Natural killer-like T cells develop in SJL mice despite genetically distinct defects in NK1.1 expression and in inducible interleukin-4 production.

An unusual subset of mature T cells expresses natural killer (NK) cell-related surface markers such as interleukin-2 receptor beta (IL-2R beta; CD122) and the polymorphic antigen NK1. 1. These "NK-like" T cells are distinguished by their highly skewed V alpha and V beta repertoire and by their ability to rapidly produce large amounts of IL-4 upon T cell receptor (TCR) engagement.
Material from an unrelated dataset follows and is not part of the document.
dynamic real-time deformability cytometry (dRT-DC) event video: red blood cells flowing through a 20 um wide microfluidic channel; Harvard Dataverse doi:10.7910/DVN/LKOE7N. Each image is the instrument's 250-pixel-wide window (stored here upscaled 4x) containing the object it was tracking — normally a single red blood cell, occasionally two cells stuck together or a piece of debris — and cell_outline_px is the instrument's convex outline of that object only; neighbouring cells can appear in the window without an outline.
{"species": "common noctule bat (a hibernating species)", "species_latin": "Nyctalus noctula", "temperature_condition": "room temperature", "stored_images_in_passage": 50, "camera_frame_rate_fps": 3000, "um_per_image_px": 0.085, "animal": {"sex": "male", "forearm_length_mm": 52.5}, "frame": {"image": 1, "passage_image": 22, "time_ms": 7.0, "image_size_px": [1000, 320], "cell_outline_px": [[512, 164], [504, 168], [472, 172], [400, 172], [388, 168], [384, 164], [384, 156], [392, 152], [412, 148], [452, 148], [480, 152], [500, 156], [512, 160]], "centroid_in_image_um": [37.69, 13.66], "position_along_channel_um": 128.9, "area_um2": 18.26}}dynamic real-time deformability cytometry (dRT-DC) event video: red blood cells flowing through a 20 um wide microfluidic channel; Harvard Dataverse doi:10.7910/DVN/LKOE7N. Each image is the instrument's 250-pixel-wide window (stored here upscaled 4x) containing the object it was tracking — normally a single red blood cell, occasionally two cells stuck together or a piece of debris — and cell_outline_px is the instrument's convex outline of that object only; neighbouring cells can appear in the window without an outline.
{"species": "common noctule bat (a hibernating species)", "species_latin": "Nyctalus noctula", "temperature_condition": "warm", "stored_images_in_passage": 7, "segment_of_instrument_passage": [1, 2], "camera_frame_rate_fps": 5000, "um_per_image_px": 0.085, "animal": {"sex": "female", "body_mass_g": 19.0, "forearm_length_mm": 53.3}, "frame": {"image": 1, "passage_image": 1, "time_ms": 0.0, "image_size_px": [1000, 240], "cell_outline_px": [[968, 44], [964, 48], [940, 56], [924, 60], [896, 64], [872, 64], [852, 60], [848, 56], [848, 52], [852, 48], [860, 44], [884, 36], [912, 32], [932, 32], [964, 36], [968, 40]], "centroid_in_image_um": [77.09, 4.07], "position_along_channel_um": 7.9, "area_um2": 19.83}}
The inbred mouse strain SJL (which expresses NK1.1 on its NK cells) has recently been reported to lack NK1.1+ T cells and consequently to be deficient in IL-4 production upon TCR stimulation. We show here, however, that SJL mice have normal numbers of IL-2R beta+ T cells with a skewed V beta repertoire characteristic of "NK-like" T cells. Furthermore lack of NK1.1 expression on IL-2R beta+ T cells in SJL mice was found by backcross analysis to be controlled by a single recessive gene closely linked to the NKR-P1 complex on chromosome 6 (which encodes the NK1.1 antigen). Analysis of a panel of inbred mouse strains further demonstrated that lack of NK1.1 expression on IL-2R beta+ T cells segregated with NKR-P1 genotype (as assessed by restriction fragment length polymorphism) and thus was not restricted to the SJL strain. In contrast, defective TCR induced IL-4 production (which appeared to be a unique property of SJL mice) seems to be controlled by two recessive genes unlinked to NKR-P1. Collectively, our data indicate that "NK-like" T cells develop normally in SJL mice despite genetically distinct defects in NK1.1 expression and inducible IL-4 production.[1]